EXERCISE AIM: The entries below hold a line with "리투오는 접근 방식이 다릅니다." and a line with "를 직접 채워주는 개념입니다.". Return those lines and all that lie between them, exactly and only.

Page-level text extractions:
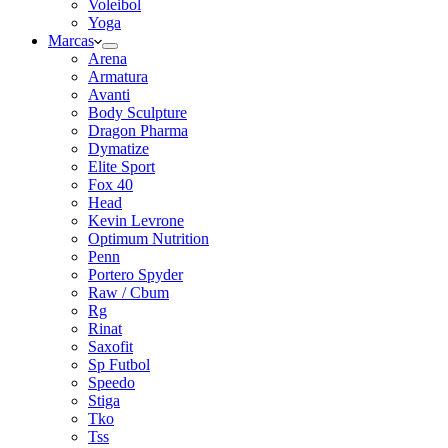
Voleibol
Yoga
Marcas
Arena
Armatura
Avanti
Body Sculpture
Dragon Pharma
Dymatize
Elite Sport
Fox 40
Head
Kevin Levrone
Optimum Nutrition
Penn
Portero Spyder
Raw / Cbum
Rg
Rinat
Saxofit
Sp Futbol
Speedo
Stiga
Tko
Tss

--

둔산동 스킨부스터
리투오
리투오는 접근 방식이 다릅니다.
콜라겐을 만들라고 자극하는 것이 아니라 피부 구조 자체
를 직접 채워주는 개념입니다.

==

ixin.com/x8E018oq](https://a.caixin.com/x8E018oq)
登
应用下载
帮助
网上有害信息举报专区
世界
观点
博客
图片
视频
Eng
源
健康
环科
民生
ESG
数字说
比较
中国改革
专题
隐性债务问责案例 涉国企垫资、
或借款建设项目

SOLUTION FOR THIS PROBLEM:
리투오는 접근 방식이 다릅니다.
콜라겐을 만들라고 자극하는 것이 아니라 피부 구조 자체
를 직접 채워주는 개념입니다.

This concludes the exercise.